Your photography portfolio may be the single most crucial thing that you can show to potential clients, and employers. A great photography portfolio will do more to help your career than any other marketing tool in your arsenal. What should you be thinking about when you’re building, or redesigning your portfolio? Here are a few tips to get you on the right track.
Before You Do ANYTHING, Decide Why You’re Building A Portfolio | Portfolio Design Tips
Do you want to be a wedding photographer, portrait photographer, event photographer, commercial photographer, or some combination of these disciplines? Keep in mind that you will have to take different approaches to designing a wedding photography website, and a landscape photography portfolio website. Whatever the reason may be, it is critical that you build your portfolio with this in mind. If you take 5 minutes to write down a goal for your online portfolio, your whole website will be simpler, and easier to both design, and use.
Keep It Short And Sweet | Portfolio Design Tips
Here’s the killer: your portfolio should include only 8 to 12 pictures.
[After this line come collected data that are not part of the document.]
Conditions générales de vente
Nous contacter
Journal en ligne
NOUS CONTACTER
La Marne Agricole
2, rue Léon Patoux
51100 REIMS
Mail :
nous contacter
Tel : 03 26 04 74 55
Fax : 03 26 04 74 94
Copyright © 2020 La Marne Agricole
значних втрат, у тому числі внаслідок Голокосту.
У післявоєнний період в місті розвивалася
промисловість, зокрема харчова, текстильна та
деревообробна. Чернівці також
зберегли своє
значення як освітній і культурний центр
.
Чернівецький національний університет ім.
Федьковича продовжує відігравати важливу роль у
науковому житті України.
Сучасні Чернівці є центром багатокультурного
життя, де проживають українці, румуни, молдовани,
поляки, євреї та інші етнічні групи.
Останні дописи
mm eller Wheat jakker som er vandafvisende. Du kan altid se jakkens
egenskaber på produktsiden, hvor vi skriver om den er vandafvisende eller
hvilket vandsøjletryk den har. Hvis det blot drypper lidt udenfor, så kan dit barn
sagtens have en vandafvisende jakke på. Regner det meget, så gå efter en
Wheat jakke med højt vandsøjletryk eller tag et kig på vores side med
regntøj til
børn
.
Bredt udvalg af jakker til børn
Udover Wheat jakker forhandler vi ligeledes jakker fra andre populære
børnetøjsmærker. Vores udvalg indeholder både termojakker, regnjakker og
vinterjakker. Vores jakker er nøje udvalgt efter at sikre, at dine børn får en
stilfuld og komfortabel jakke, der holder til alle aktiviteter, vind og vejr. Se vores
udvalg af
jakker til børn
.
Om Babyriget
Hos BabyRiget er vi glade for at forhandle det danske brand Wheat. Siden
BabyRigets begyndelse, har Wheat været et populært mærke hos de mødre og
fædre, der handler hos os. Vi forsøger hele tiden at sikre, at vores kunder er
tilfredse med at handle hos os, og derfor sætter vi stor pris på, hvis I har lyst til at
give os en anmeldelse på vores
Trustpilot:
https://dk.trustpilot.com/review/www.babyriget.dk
Your potential clients are busy people. With a portfolio, quantity counts for nothing. If the viewer wants to see more, they’ll look for it. And if they can’t find it, they’ll ask. The worst thing you can do is to swamp them with photos that are redundant. You might be the best rose photographer in the world, but showing 35 pictures of roses will mark you as an amateur.
Include Only Your Best Work | Portfolio Design Tips
It’s crucial that you include only your very best work in your portfolio. It should not only show that you’ve got great photography skills, but also that you have the ability to self-edit. Unless every person who sees it goes “WOW,” without needing an explanation of the image, it should not go into your portfolio. Unless it is consistent with the primary body of work for which you want to get hired, it should not go into your portfolio either. Consistency and distinction in your images should be a key goal. Showing anything but the best is often a waste of time; when you have someone’s attention, make every image count.
Make The Navigation Easy | Portfolio Design Tips
When it comes to designing a navigation bar for your website with links to the different pages, DO NOT GET CREATIVE! Make the website dead simple to navigate. You should engage your visitors in your portfolio within the first 10 seconds, otherwise they will leave you for somebody else. So don’t make people look for your pictures during this time. If your website is too hard to use, your potential clients will be easily turned off, and will produce more negative feelings towards your work. Think about your navigation, and make it as easy, and natural as possible to use.
Keep It Fresh | Portfolio Design Tips
Just like seafood, it’s better fresh. Once you’ve finished working on your portfolio, keep it as up to date as possible. Nobody is interested in monotonous websites. Build an unforgettable viewing experience, and you’ll be a successful photographer with a fabulous portfolio. Aside from assembling it in the first place, this task is one of the biggest challenges of a great portfolio. As you evolve, and grow as a photographer, and add different elements to your style (or polish it), don’t forget to showcase that growth in the portfolio.
Make It Easy For Your Users To Contact You | Portfolio Design Tips
Regardless of how good your work is, if your potential clients can’t reach you, you’re not getting any work. If the goal of your portfolio is to land you assignments, then make sure a client knows how to contact you, so you can actually get one. Whether it’s a contact page, a phone number on every page, or an email address in the footer, finding your contact information should be a breeze for your users.